Un’attenta cura del cachemire è fondamentale per mantenere inalterata nel tempo la bellezza e la morbidezza dei tuoi capi. Ma come averne cura?

Innanzitutto sfatiamo il mito che il cashmere debba essere lavato a secco. Eccetto che in determinati casi per cui è realmente consigliato lavare a secco, ad esempio quando un capo è finemente lavorato o ricamato in modo elaborato, il cashmere si può lavare sia a mano che in lavatrice!

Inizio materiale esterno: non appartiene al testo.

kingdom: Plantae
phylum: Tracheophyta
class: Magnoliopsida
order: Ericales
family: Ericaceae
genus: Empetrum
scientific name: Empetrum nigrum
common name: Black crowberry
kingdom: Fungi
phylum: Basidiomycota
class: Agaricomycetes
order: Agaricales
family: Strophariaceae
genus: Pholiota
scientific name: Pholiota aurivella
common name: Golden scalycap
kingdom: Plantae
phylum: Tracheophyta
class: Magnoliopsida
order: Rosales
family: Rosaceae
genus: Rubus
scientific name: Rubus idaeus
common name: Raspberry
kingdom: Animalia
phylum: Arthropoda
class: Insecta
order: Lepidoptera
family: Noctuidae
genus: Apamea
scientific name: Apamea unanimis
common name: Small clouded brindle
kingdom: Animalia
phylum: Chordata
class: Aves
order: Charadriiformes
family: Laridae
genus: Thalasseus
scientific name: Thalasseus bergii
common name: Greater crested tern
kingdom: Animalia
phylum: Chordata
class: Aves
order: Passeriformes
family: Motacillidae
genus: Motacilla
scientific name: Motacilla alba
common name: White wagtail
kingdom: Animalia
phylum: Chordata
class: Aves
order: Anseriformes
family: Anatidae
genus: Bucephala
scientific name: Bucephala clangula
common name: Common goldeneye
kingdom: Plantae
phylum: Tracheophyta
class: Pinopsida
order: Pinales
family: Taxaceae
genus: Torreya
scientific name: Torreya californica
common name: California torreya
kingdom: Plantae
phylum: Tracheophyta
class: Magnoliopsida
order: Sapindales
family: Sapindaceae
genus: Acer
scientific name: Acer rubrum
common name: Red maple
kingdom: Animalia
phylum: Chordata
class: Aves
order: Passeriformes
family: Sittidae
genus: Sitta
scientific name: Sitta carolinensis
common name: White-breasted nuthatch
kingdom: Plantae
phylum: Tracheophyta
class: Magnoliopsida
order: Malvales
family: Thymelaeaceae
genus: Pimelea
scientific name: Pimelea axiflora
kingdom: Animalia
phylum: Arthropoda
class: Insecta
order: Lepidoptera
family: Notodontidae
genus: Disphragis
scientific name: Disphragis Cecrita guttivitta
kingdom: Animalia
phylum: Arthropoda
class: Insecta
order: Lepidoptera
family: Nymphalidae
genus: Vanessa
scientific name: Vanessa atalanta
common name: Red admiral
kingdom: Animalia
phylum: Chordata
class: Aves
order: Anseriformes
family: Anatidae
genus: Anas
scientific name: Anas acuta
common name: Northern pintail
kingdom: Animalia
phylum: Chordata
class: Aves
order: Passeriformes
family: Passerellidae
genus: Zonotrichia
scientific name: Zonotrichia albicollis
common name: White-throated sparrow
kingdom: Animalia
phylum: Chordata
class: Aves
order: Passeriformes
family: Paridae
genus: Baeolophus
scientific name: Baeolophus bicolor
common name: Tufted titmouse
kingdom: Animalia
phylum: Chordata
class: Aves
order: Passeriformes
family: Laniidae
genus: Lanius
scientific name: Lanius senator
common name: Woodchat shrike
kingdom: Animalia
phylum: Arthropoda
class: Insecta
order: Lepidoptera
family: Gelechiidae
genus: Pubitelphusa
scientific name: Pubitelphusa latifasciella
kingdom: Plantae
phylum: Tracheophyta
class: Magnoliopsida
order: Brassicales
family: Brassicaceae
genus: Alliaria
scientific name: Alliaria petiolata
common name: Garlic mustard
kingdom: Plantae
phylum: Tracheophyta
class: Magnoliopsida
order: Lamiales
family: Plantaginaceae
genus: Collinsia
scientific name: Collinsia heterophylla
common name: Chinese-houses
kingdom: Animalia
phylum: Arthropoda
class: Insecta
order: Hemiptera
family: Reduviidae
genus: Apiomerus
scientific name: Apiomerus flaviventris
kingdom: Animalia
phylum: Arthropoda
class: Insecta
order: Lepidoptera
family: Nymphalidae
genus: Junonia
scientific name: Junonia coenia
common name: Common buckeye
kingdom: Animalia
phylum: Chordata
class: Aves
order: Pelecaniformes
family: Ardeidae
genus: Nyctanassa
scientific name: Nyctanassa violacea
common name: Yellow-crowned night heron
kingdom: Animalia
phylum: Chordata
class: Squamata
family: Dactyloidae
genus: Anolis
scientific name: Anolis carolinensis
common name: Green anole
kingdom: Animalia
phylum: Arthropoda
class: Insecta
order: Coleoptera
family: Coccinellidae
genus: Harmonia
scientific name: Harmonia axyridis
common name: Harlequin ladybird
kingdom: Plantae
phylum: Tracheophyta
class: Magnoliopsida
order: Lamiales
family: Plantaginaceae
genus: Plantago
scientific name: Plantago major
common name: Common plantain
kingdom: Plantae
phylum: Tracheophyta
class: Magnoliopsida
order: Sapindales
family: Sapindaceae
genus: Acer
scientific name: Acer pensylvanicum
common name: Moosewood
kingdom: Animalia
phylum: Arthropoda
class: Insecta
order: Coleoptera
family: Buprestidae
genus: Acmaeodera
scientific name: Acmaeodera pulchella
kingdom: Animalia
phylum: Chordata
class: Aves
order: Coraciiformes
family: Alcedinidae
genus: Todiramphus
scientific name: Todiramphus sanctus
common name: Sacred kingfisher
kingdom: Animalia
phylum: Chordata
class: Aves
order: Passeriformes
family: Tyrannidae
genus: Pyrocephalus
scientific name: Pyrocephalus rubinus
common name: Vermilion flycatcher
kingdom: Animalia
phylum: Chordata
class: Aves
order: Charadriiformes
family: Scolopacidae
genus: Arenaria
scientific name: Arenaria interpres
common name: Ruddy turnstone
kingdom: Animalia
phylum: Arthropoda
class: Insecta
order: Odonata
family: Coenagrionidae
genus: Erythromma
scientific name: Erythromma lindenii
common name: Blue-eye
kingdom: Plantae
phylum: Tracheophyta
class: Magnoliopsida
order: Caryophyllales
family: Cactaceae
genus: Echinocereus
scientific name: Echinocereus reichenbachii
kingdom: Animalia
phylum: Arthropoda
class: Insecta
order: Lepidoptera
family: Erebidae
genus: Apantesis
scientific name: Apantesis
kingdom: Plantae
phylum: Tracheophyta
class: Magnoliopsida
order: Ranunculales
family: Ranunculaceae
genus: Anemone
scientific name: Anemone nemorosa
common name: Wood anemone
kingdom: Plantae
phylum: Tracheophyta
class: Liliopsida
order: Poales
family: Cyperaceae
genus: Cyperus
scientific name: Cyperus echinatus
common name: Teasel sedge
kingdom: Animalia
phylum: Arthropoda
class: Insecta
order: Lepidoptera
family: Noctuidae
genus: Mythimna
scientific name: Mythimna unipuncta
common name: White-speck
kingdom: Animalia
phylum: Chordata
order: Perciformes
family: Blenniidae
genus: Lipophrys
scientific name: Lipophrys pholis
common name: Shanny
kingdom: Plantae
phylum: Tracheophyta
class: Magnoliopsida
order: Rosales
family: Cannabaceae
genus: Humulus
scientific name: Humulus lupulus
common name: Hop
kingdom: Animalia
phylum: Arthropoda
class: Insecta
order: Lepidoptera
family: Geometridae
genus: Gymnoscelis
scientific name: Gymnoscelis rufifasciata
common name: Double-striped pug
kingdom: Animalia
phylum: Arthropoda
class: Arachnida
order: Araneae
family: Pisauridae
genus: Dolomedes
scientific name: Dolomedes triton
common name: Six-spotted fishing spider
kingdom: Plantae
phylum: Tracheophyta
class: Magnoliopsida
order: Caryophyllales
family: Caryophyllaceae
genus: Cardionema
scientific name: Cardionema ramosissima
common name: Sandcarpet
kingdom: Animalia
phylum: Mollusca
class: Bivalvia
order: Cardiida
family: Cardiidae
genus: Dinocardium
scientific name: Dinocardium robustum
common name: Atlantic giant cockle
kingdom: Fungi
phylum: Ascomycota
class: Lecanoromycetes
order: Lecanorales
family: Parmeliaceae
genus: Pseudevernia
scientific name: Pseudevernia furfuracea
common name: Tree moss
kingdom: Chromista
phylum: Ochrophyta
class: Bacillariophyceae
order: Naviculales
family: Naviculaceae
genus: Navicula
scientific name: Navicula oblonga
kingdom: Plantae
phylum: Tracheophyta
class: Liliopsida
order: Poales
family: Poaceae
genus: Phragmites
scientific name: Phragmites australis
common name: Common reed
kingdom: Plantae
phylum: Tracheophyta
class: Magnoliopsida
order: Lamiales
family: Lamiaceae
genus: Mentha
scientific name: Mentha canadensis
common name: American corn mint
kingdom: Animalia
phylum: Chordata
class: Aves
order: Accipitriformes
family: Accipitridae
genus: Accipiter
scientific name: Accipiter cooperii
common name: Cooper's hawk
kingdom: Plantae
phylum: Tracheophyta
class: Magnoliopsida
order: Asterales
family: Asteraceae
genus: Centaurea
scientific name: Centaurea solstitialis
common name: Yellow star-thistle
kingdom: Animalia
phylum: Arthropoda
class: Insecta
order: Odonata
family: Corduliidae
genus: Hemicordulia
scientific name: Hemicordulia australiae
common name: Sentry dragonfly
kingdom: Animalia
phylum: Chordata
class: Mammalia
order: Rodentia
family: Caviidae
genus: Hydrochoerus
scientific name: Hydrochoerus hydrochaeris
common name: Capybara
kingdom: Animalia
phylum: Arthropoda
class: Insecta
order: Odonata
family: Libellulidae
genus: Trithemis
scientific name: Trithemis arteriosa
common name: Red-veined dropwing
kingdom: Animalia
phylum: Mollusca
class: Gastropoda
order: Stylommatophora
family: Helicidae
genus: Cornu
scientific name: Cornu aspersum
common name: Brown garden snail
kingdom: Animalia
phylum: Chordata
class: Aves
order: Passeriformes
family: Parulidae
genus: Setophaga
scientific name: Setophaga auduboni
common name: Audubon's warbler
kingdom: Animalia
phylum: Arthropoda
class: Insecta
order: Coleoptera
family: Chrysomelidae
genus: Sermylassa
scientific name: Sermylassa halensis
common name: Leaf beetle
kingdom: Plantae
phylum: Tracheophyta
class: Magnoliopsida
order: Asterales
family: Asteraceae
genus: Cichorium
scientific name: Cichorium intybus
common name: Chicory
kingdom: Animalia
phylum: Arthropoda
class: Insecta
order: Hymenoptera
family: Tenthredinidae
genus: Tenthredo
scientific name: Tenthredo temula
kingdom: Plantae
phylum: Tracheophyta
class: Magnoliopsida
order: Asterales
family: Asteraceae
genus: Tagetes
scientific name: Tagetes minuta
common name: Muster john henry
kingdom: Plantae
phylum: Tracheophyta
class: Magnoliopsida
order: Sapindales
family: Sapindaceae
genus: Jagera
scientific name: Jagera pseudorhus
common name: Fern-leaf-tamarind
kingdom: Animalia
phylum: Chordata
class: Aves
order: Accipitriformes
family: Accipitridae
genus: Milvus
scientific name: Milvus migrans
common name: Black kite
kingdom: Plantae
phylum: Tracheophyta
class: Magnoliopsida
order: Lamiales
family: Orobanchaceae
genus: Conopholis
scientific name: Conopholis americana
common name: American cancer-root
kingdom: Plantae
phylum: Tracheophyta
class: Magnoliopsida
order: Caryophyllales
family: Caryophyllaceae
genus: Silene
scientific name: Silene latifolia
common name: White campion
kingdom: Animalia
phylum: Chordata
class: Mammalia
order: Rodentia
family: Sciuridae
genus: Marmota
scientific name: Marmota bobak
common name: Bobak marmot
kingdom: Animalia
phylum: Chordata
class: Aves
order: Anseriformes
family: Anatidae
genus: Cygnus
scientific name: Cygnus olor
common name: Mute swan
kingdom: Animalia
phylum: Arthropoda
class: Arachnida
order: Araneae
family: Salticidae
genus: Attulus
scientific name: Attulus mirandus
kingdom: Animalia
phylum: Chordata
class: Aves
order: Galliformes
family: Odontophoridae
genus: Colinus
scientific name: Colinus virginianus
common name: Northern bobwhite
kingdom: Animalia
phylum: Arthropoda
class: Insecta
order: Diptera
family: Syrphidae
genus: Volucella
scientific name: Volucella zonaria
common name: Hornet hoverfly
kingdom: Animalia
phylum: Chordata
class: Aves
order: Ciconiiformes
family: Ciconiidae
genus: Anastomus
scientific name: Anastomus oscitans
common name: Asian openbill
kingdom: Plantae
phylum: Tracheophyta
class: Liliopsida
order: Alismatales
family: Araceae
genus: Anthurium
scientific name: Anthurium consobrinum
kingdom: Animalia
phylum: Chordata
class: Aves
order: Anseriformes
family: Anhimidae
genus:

Fatta questa premessa, non ci resta altro che partire con i 7 consigli per mantenere intatta la qualità del tuo cashmere:

 

1) Non indossarlo per più giorni consecutivi

Se vuoi mantenere intatta la qualità del tuo capo in cashmere, la prima regola è non indossarlo per più giorni consecutivi. Perché? Rischieresti di stressare troppo le fibre e velocizzare la comparsa del pilling, di cui ti parleremo al punto 6.

 

2) Lavalo al rovescio

Questa regola vale sia per il lavaggio a mano che in lavatrice: che si tratti di un maglione o un cardigan, poco importa, lavalo al rovescio! È importante che il capo non sbatta troppo durante il lavaggio, così da mantenerne intatta la qualità. Se devi lavare una sciarpa o una pashmina puoi inserirla in una retina da intimo prima di metterla in lavatrice.

 

3) Non usare l'ammorbidente

L’ammorbidente non è consigliato per il cashmere perché gli ingredienti appiattiscono il tessuto e gli indumenti si consumano: utilizza piuttosto una piccola quantità di detergente delicato!

Un trucco? Usare un cucchiaio di candeggina delicata durante il lavaggio del tuo capo in cashmere igienizza la fibra senza rovinarla! 

 

4) Asciugalo con cura

Il modo migliore per asciugare i capi in cashmere è stenderli su un portabiancheria con sotto un asciugamano asciutto e assorbente: scuotili leggermente e lasciali asciugare liberamente e lontano da fonti di calore dirette.

Evita di strizzare e torcere il capo, per cui è sconsigliata la centrifuga! Piuttosto tampona delicatamente con un asciugamano per favorire l’uscita dell’acqua dalle fibre.

5) Stira a bassa temperatura

Prima di tutto dai forma al tuo capo con le mani: sistema il collo, le spalle, la balza, le maniche. Stira a temperatura bassa su un piano orizzontale e possibilmente con un panno per non rovinare le fibre, sempre mantenendo il capo rovesciato. 

 

6) Usa il pettine per il pilling

Il pilling è un processo naturale causato dall’usura e che non ha niente a che fare con la qualità di un capo: i fili più fini si allentano, si sfregano l’un l’altro e formano piccole palline.

Per risolvere il problema del pilling usa un pettine in cashmere per spazzolare il capo con delicatezza. Scordati assolutamente i rasoi per il cashmere: il rischio di lacerare i fori nella maglieria è troppo grande!

 

7) Riponilo correttamente nell'armadio

Una volta lavato e asciugato, puoi inserire della carta velina all'interno del tuo capo in cashmere prima di piegarlo, per evitare che l’umidità possa danneggiare il tessuto.

Prima di riporlo nell’armadio o nel cassetto, abbi cura di inserirlo dentro una busta di plastica non ermetica con delle palline di legno di cedro o di canfora all’interno, così da tenere le tarme lontane; anche dei sacchetti di cannella e chiodi di garofano andranno benissimo!

Ricordati di rinnovare i sacchetti antitarme ogni 2 o 3 mesi e per il prossimo inverno i tuoi indumenti in cashmere saranno nuovamente pronti all’uso!